NVision Offers Product Defect Analysis

 - June 22, 2011, 10:30 AM

NVision, manufacturer of a non-contact measurement and scanning systems, touts its products as valuable in identifying parts variances and settling legal disputes.

“Each year thousands of product injury lawsuits are filed in the U.S. While it’s indisputable that the use of flawed products can result in injury to the consumer, it’s equally true that manufacturers are often sued for product defects that don’t exist or for defects that occurred after the product left the manufacturing facility,” Steve Kersen, v-p of sales and marketing for NVision, said.

That is where the company’s NVision handheld laser system and full-size, non-portable Maxos systems come in. They use a proprietary non-contact probe consisting of a concentrated light that collects individual points at a rate of 100 per second. The Maxos provides accuracy of +/- 0.0002 inch and a resolution between measured points down to 0.00001 inch, according to Kersen.

The company has provided critical assistance in several product-liability cases.

“In one case, it was necessary to inspect a product defect that had caused a critical component to break and cause an airplane to lose altitude and crash.
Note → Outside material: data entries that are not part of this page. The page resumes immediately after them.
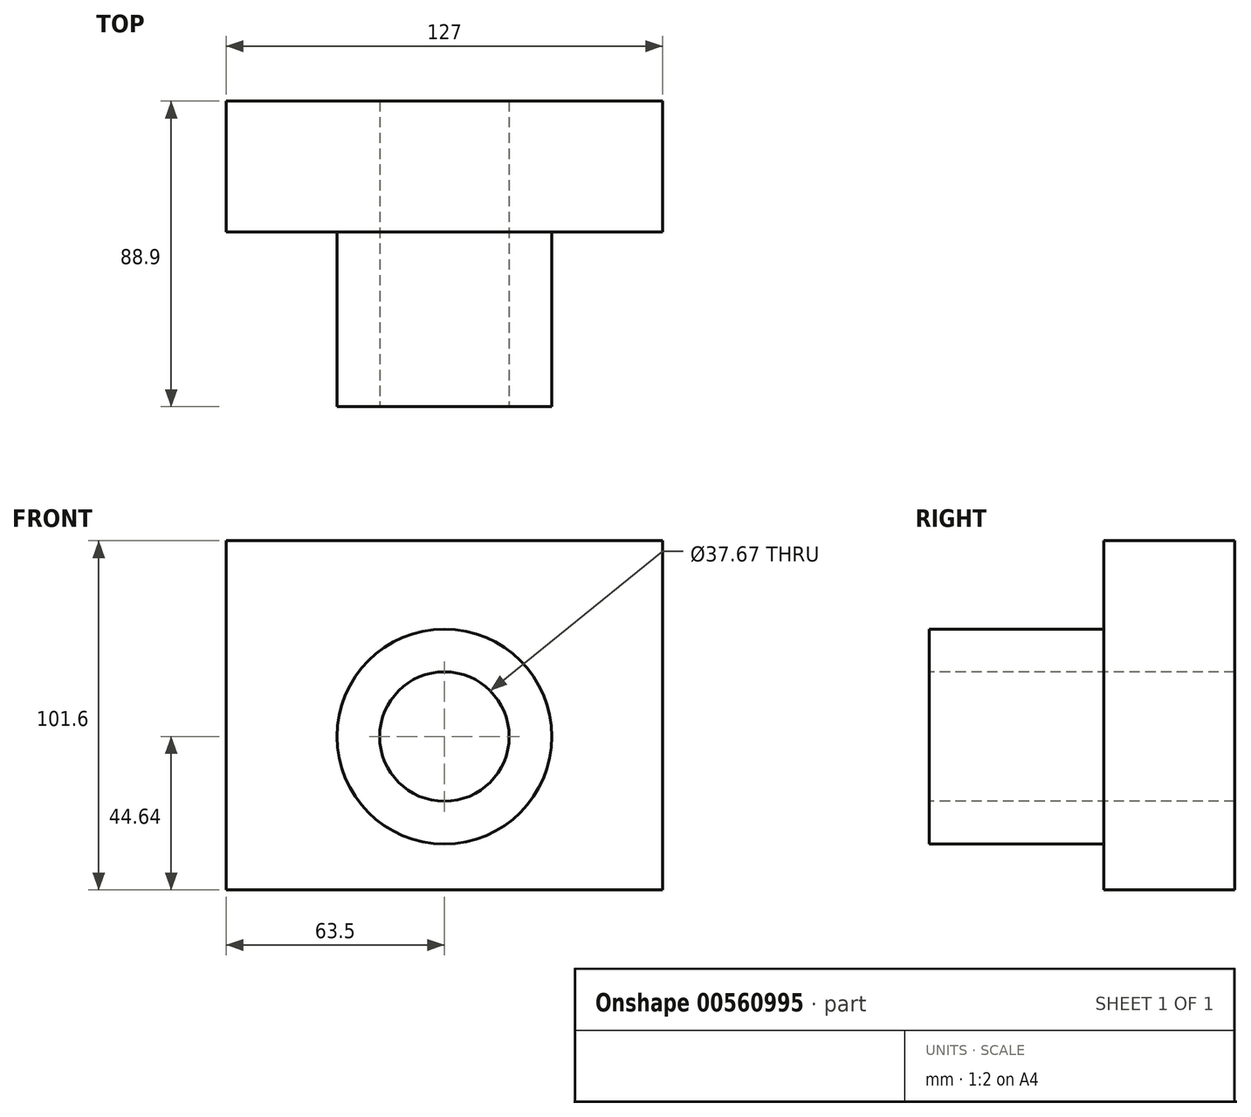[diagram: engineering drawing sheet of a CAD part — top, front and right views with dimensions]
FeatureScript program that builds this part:
annotation { "Feature Type Name" : "Feature", "Feature Type Description" : "" }
export const myFeature = defineFeature(function(context is Context, id is Id, definition is map)
    precondition{}
    {
        {
            var Q0;
            Q0=qCreatedBy(makeId("Front.planeOp"),FACE);
            var sketch = newSketch(context, id + "F0", { "sketchPlane" : qUnion([Q0])});
            skLineSegment(sketch, "E0.bottom", {"start": v(63.5, 50.8) * mm, "end": v(-63.5, 50.8) * mm});
            skLineSegment(sketch, "E0.top", {"start": v(63.5, -50.8) * mm, "end": v(-63.5, -50.8) * mm});
            skLineSegment(sketch, "E0.left", {"start": v(63.5, 50.8) * mm, "end": v(63.5, -50.8) * mm});
            skLineSegment(sketch, "E0.right", {"start": v(-63.5, 50.8) * mm, "end": v(-63.5, -50.8) * mm});
            skPoint(sketch, "E0.middle", {"position": v(0, 0) * mm});
            skSolve(sketch);
        }
        {
            var Q0;
            Q0=makeQuery(id+"F0.imprint","IMPRINT",FACE,{"disambiguationData":[TD([[makeQuery(id+"F0.imprint","IMPRINT",EDGE,{"derivedFrom":sQuery(id+"F0.wireOp",EDGE,"E0.bottom")}),1.0]])]});
            extrude(context, id + "F1", {"entities" : qUnion([Q0]), "depth" : 38.1 * mm, "offsetDistance" : 25.4 * mm});
        }
        {
            var Q0;
            Q0=makeQuery(id+"F1.opExtrude","CAP_FACE",FACE,{"disambiguationData":[OSD([sQuery(id+"F0.wireOp",EDGE,"E0.bottom"),sQuery(id+"F0.wireOp",EDGE,"E0.top"),sQuery(id+"F0.wireOp",EDGE,"E0.left"),sQuery(id+"F0.wireOp",EDGE,"E0.right")])],"isStart":false});
            var sketch = newSketch(context, id + "F2", { "sketchPlane" : qUnion([Q0])});
            skCircle(sketch, "E1", {"center": v(0, -6.16) * mm, "radius": 31.25 * mm});
            skSolve(sketch);
        }
        {
            var Q0;
            Q0=makeQuery(id+"F2.imprint","IMPRINT",FACE,{"disambiguationData":[TD([[makeQuery(id+"F2.imprint","IMPRINT",EDGE,{"derivedFrom":sQuery(id+"F2.wireOp",EDGE,"E1")}),1.0]])]});
            extrude(context, id + "F3", {"entities" : qUnion([Q0]), "operationType" : NewBodyOperationType.ADD, "depth" : 50.8 * mm, "offsetDistance" : 25.4 * mm});
        }
        {
            var Q0;
            Q0=makeQuery(id+"F3.opExtrude","CAP_FACE",FACE,{"disambiguationData":[OSD([sQuery(id+"F2.wireOp",EDGE,"E1")])],"isStart":false});
            var sketch = newSketch(context, id + "F4", { "sketchPlane" : qUnion([Q0])});
            skCircle(sketch, "E2", {"center": v(0, -6.16) * mm, "radius": 18.84 * mm});
            skSolve(sketch);
        }
        {
            var Q0;
            Q0=makeQuery(id+"F4.imprint","IMPRINT",FACE,{"disambiguationData":[TD([[makeQuery(id+"F4.imprint","IMPRINT",EDGE,{"derivedFrom":sQuery(id+"F4.wireOp",EDGE,"E2")}),1.0]])]});
            extrude(context, id + "F5", {"entities" : qUnion([Q0]), "operationType" : NewBodyOperationType.REMOVE, "endBound" : BoundingType.THROUGH_ALL, "oppositeDirection" : true, "depth" : 25.4 * mm, "offsetDistance" : 25.4 * mm});
        }
    });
If the defect was an inclusion in a casting it would indicate a manufacturing defect and would likely be shaped like a stringer or half-ellipse. However, if the defect was a corrosion pit that had occurred long after manufacturing, and had not been properly addressed when the aircraft was last serviced, it would likely be hemispherical in shape,” he said. “Using NVision technology it’s potentially possible to rule out the theorized cause of an accident and clearly show whether or not an alleged defect actually existed.”

Colin Ellis, engineering manager, said it’s also possible to scan any part and compare it against a CAD or other digitized model and see the variance. “You can see how a part changes over time due to wear and use it for predictive maintenance,” he told AIN. “For example, because it is so accurate we can use it for 3-D modeling. We scan a portion of an airframe interior to get the exact measurements to use in designing a cabin interior.

“What sets us apart from other technologies that serve this market niche is our technology. We have a wide laser strip width and integrated software, making it much easier to use,” Ellis said.

The NVision handheld laser system sells for about $150,000 and the Maxos non-portable coordinate measuring machine fetches about $200,000. The company sells, installs and trains on the product but also has clients who hire the service division to do the work. The company can dispatch an engineer with an NVision system anywhere in the world.